Stored data entries
━━━━━━━━━━━━━━━━

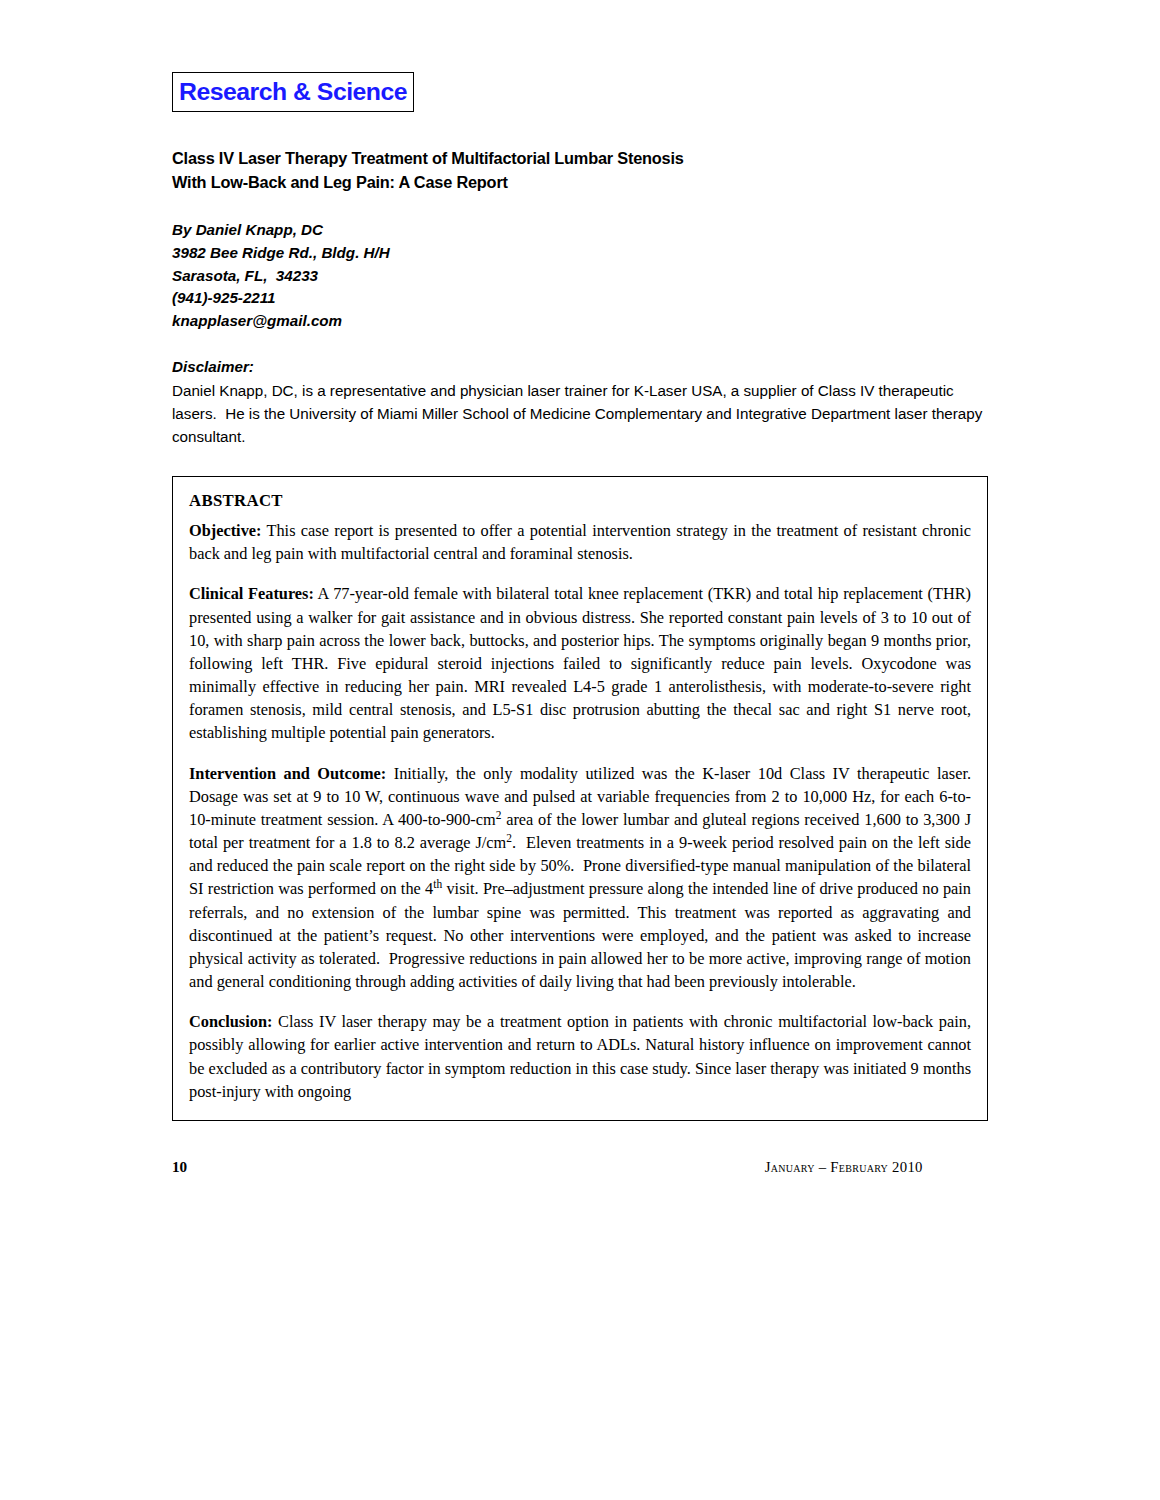Research & Science
Class IV Laser Therapy Treatment of Multifactorial Lumbar Stenosis
With Low-Back and Leg Pain: A Case Report
By Daniel Knapp, DC
3982 Bee Ridge Rd., Bldg. H/H
Sarasota, FL, 34233
(941)-925-2211
knapplaser@gmail.com
Disclaimer:
Daniel Knapp, DC, is a representative and physician laser trainer for K-Laser USA, a supplier of Class IV therapeutic lasers. He is the University of Miami Miller School of Medicine Complementary and Integrative Department laser therapy consultant.
ABSTRACT
Objective: This case report is presented to offer a potential intervention strategy in the treatment of resistant chronic back and leg pain with multifactorial central and foraminal stenosis.
Clinical Features: A 77-year-old female with bilateral total knee replacement (TKR) and total hip replacement (THR) presented using a walker for gait assistance and in obvious distress. She reported constant pain levels of 3 to 10 out of 10, with sharp pain across the lower back, buttocks, and posterior hips. The symptoms originally began 9 months prior, following left THR. Five epidural steroid injections failed to significantly reduce pain levels. Oxycodone was minimally effective in reducing her pain. MRI revealed L4-5 grade 1 anterolisthesis, with moderate-to-severe right foramen stenosis, mild central stenosis, and L5-S1 disc protrusion abutting the thecal sac and right S1 nerve root, establishing multiple potential pain generators.
Intervention and Outcome: Initially, the only modality utilized was the K-laser 10d Class IV therapeutic laser. Dosage was set at 9 to 10 W, continuous wave and pulsed at variable frequencies from 2 to 10,000 Hz, for each 6-to-10-minute treatment session. A 400-to-900-cm2 area of the lower lumbar and gluteal regions received 1,600 to 3,300 J total per treatment for a 1.8 to 8.2 average J/cm2. Eleven treatments in a 9-week period resolved pain on the left side and reduced the pain scale report on the right side by 50%. Prone diversified-type manual manipulation of the bilateral SI restriction was performed on the 4th visit. Pre–adjustment pressure along the intended line of drive produced no pain referrals, and no extension of the lumbar spine was permitted. This treatment was reported as aggravating and discontinued at the patient’s request. No other interventions were employed, and the patient was asked to increase physical activity as tolerated. Progressive reductions in pain allowed her to be more active, improving range of motion and general conditioning through adding activities of daily living that had been previously intolerable.
Conclusion: Class IV laser therapy may be a treatment option in patients with chronic multifactorial low-back pain, possibly allowing for earlier active intervention and return to ADLs. Natural history influence on improvement cannot be excluded as a contributory factor in symptom reduction in this case study. Since laser therapy was initiated 9 months post-injury with ongoing
10 January – February 2010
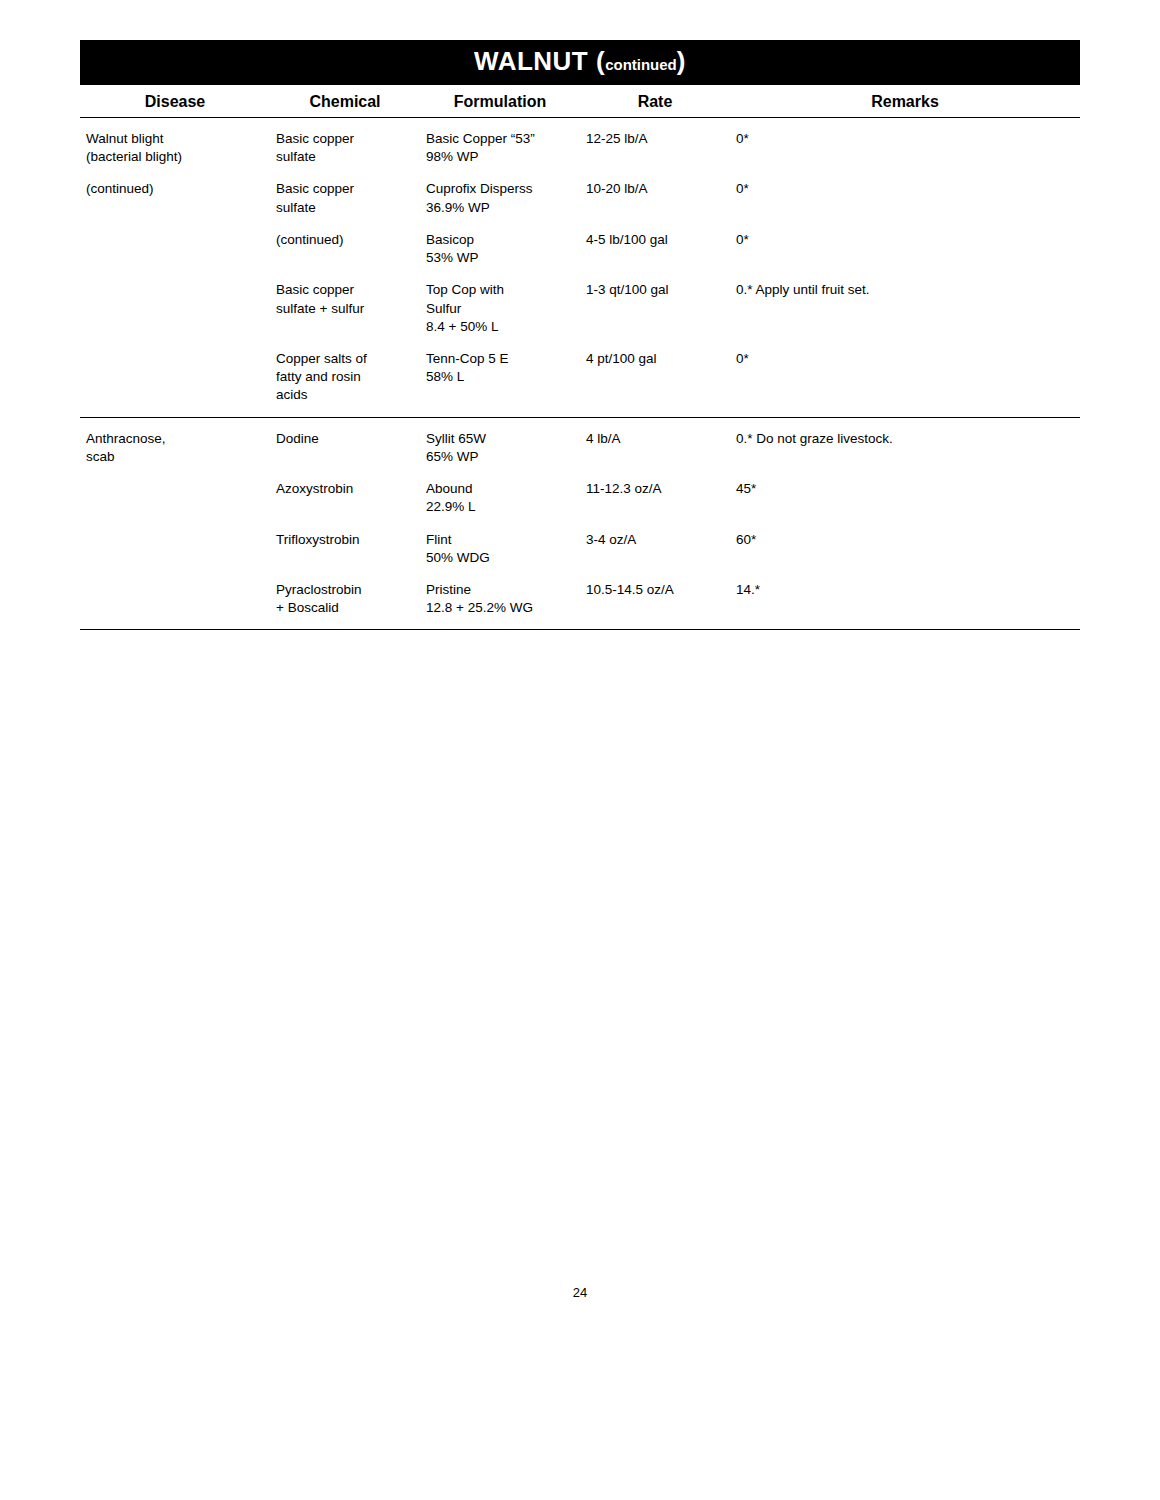WALNUT (continued)
| Disease | Chemical | Formulation | Rate | Remarks |
| --- | --- | --- | --- | --- |
| Walnut blight (bacterial blight) | Basic copper sulfate | Basic Copper “53” 98% WP | 12-25 lb/A | 0* |
| (continued) | Basic copper sulfate | Cuprofix Disperss 36.9% WP | 10-20 lb/A | 0* |
| | (continued) | Basicop 53% WP | 4-5 lb/100 gal | 0* |
| | Basic copper sulfate + sulfur | Top Cop with Sulfur 8.4 + 50% L | 1-3 qt/100 gal | 0.* Apply until fruit set. |
| | Copper salts of fatty and rosin acids | Tenn-Cop 5 E 58% L | 4 pt/100 gal | 0* |
| Anthracnose, scab | Dodine | Syllit 65W 65% WP | 4 lb/A | 0.* Do not graze livestock. |
| | Azoxystrobin | Abound 22.9% L | 11-12.3 oz/A | 45* |
| | Trifloxystrobin | Flint 50% WDG | 3-4 oz/A | 60* |
| | Pyraclostrobin + Boscalid | Pristine 12.8 + 25.2% WG | 10.5-14.5 oz/A | 14.* |
24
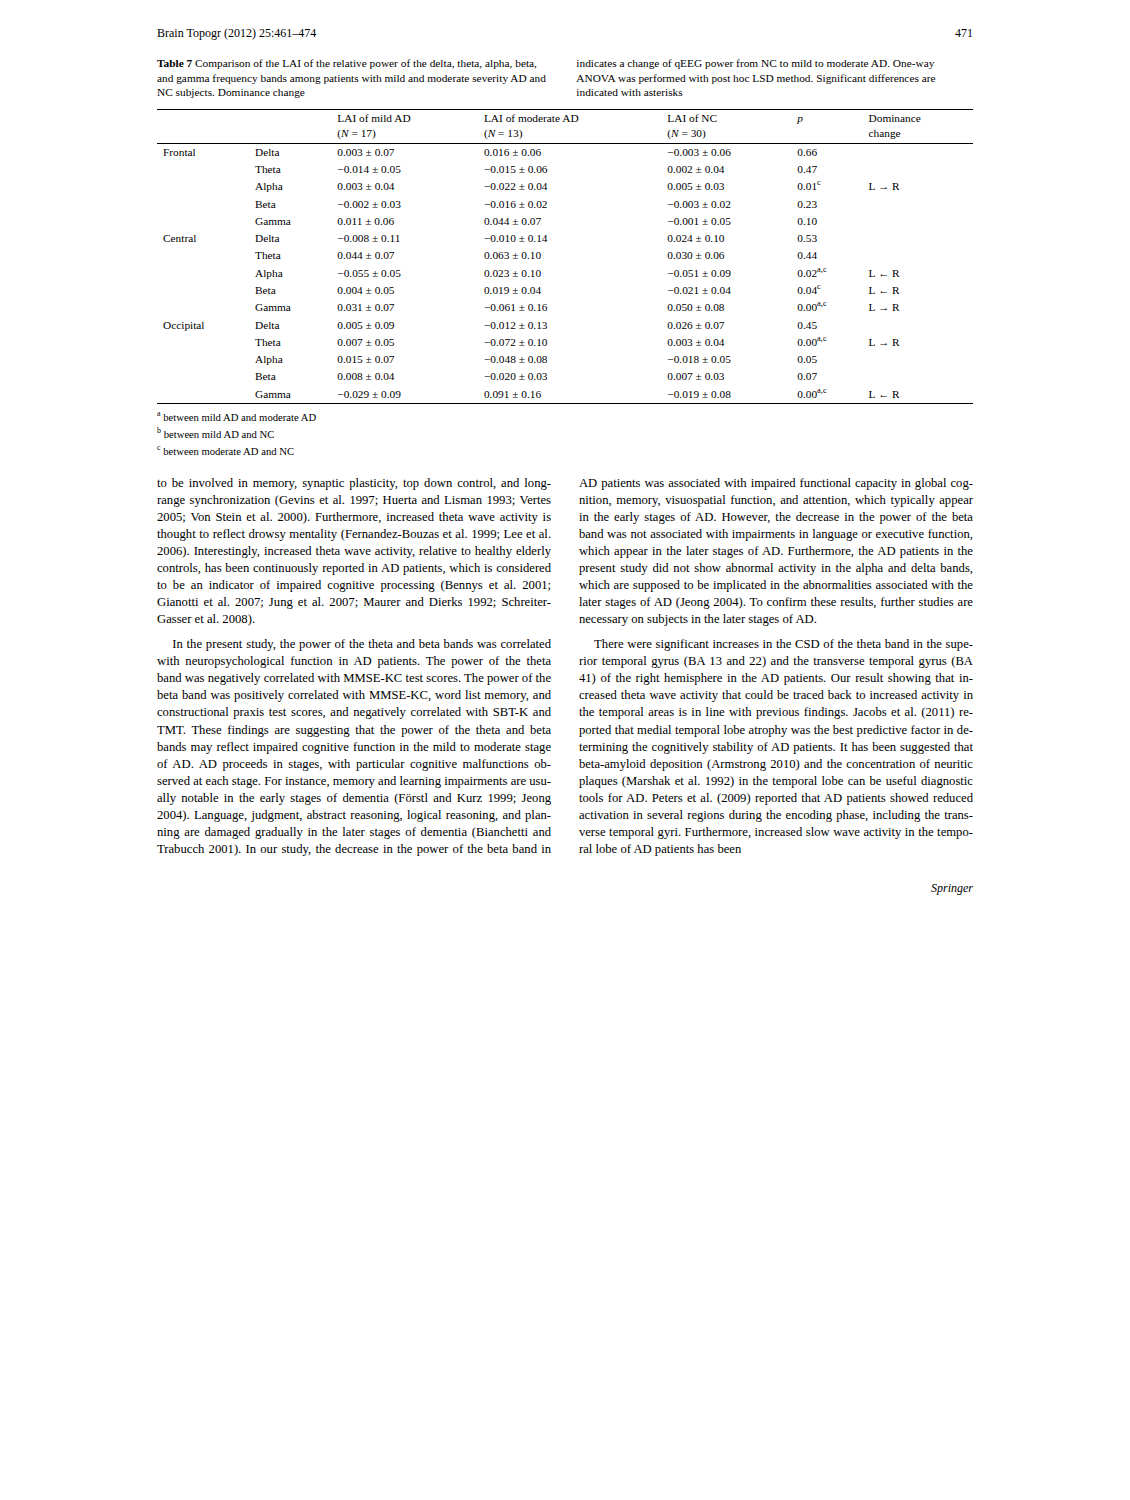Brain Topogr (2012) 25:461–474 471
Table 7 Comparison of the LAI of the relative power of the delta, theta, alpha, beta, and gamma frequency bands among patients with mild and moderate severity AD and NC subjects. Dominance change
indicates a change of qEEG power from NC to mild to moderate AD. One-way ANOVA was performed with post hoc LSD method. Significant differences are indicated with asterisks
| | | LAI of mild AD ( N = 17) | LAI of moderate AD ( N = 13) | LAI of NC ( N = 30) | p | Dominance change |
| --- | --- | --- | --- | --- | --- | --- |
| Frontal | Delta | 0.003 ± 0.07 | 0.016 ± 0.06 | −0.003 ± 0.06 | 0.66 | |
| | Theta | −0.014 ± 0.05 | −0.015 ± 0.06 | 0.002 ± 0.04 | 0.47 | |
| | Alpha | 0.003 ± 0.04 | −0.022 ± 0.04 | 0.005 ± 0.03 | 0.01 c | L → R |
| | Beta | −0.002 ± 0.03 | −0.016 ± 0.02 | −0.003 ± 0.02 | 0.23 | |
| | Gamma | 0.011 ± 0.06 | 0.044 ± 0.07 | −0.001 ± 0.05 | 0.10 | |
| Central | Delta | −0.008 ± 0.11 | −0.010 ± 0.14 | 0.024 ± 0.10 | 0.53 | |
| | Theta | 0.044 ± 0.07 | 0.063 ± 0.10 | 0.030 ± 0.06 | 0.44 | |
| | Alpha | −0.055 ± 0.05 | 0.023 ± 0.10 | −0.051 ± 0.09 | 0.02 a,c | L ← R |
| | Beta | 0.004 ± 0.05 | 0.019 ± 0.04 | −0.021 ± 0.04 | 0.04 c | L ← R |
| | Gamma | 0.031 ± 0.07 | −0.061 ± 0.16 | 0.050 ± 0.08 | 0.00 a,c | L → R |
| Occipital | Delta | 0.005 ± 0.09 | −0.012 ± 0.13 | 0.026 ± 0.07 | 0.45 | |
| | Theta | 0.007 ± 0.05 | −0.072 ± 0.10 | 0.003 ± 0.04 | 0.00 a,c | L → R |
| | Alpha | 0.015 ± 0.07 | −0.048 ± 0.08 | −0.018 ± 0.05 | 0.05 | |
| | Beta | 0.008 ± 0.04 | −0.020 ± 0.03 | 0.007 ± 0.03 | 0.07 | |
| | Gamma | −0.029 ± 0.09 | 0.091 ± 0.16 | −0.019 ± 0.08 | 0.00 a,c | L ← R |
a between mild AD and moderate AD
b between mild AD and NC
c between moderate AD and NC
to be involved in memory, synaptic plasticity, top down control, and long-range synchronization (Gevins et al. 1997; Huerta and Lisman 1993; Vertes 2005; Von Stein et al. 2000). Furthermore, increased theta wave activity is thought to reflect drowsy mentality (Fernandez-Bouzas et al. 1999; Lee et al. 2006). Interestingly, increased theta wave activity, relative to healthy elderly controls, has been continuously reported in AD patients, which is considered to be an indicator of impaired cognitive processing (Bennys et al. 2001; Gianotti et al. 2007; Jung et al. 2007; Maurer and Dierks 1992; Schreiter-Gasser et al. 2008).
In the present study, the power of the theta and beta bands was correlated with neuropsychological function in AD patients. The power of the theta band was negatively correlated with MMSE-KC test scores. The power of the beta band was positively correlated with MMSE-KC, word list memory, and constructional praxis test scores, and negatively correlated with SBT-K and TMT. These findings are suggesting that the power of the theta and beta bands may reflect impaired cognitive function in the mild to moderate stage of AD. AD proceeds in stages, with particular cognitive malfunctions observed at each stage. For instance, memory and learning impairments are usually notable in the early stages of dementia (Förstl and Kurz 1999; Jeong 2004). Language, judgment, abstract reasoning, logical reasoning, and planning are damaged gradually in the later stages of dementia (Bianchetti and Trabucch 2001). In our study, the decrease in the power of the beta band in AD patients was associated with impaired functional capacity in global cognition, memory, visuospatial function, and attention, which typically appear in the early stages of AD. However, the decrease in the power of the beta band was not associated with impairments in language or executive function, which appear in the later stages of AD. Furthermore, the AD patients in the present study did not show abnormal activity in the alpha and delta bands, which are supposed to be implicated in the abnormalities associated with the later stages of AD (Jeong 2004). To confirm these results, further studies are necessary on subjects in the later stages of AD.
There were significant increases in the CSD of the theta band in the superior temporal gyrus (BA 13 and 22) and the transverse temporal gyrus (BA 41) of the right hemisphere in the AD patients. Our result showing that increased theta wave activity that could be traced back to increased activity in the temporal areas is in line with previous findings. Jacobs et al. (2011) reported that medial temporal lobe atrophy was the best predictive factor in determining the cognitively stability of AD patients. It has been suggested that beta-amyloid deposition (Armstrong 2010) and the concentration of neuritic plaques (Marshak et al. 1992) in the temporal lobe can be useful diagnostic tools for AD. Peters et al. (2009) reported that AD patients showed reduced activation in several regions during the encoding phase, including the transverse temporal gyri. Furthermore, increased slow wave activity in the temporal lobe of AD patients has been
Springer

━━━━━━━━━━━━━━━━

Problem requirements
When you reach the line that has "Rate | Remarks |" in the data above, start repeating lines exactly, and stop after the line that has "indicates a change"; pictures stay out.

Answer to this problem
| Disease | Chemical | Formulation | Rate | Remarks |
| --- | --- | --- | --- | --- |
| Walnut blight (bacterial blight) | Basic copper sulfate | Basic Copper “53” 98% WP | 12-25 lb/A | 0* |
| (continued) | Basic copper sulfate | Cuprofix Disperss 36.9% WP | 10-20 lb/A | 0* |
| | (continued) | Basicop 53% WP | 4-5 lb/100 gal | 0* |
| | Basic copper sulfate + sulfur | Top Cop with Sulfur 8.4 + 50% L | 1-3 qt/100 gal | 0.* Apply until fruit set. |
| | Copper salts of fatty and rosin acids | Tenn-Cop 5 E 58% L | 4 pt/100 gal | 0* |
| Anthracnose, scab | Dodine | Syllit 65W 65% WP | 4 lb/A | 0.* Do not graze livestock. |
| | Azoxystrobin | Abound 22.9% L | 11-12.3 oz/A | 45* |
| | Trifloxystrobin | Flint 50% WDG | 3-4 oz/A | 60* |
| | Pyraclostrobin + Boscalid | Pristine 12.8 + 25.2% WG | 10.5-14.5 oz/A | 14.* |
24
Brain Topogr (2012) 25:461–474 471
Table 7 Comparison of the LAI of the relative power of the delta, theta, alpha, beta, and gamma frequency bands among patients with mild and moderate severity AD and NC subjects. Dominance change
indicates a change of qEEG power from NC to mild to moderate AD. One-way ANOVA was performed with post hoc LSD method. Significant differences are indicated with asterisks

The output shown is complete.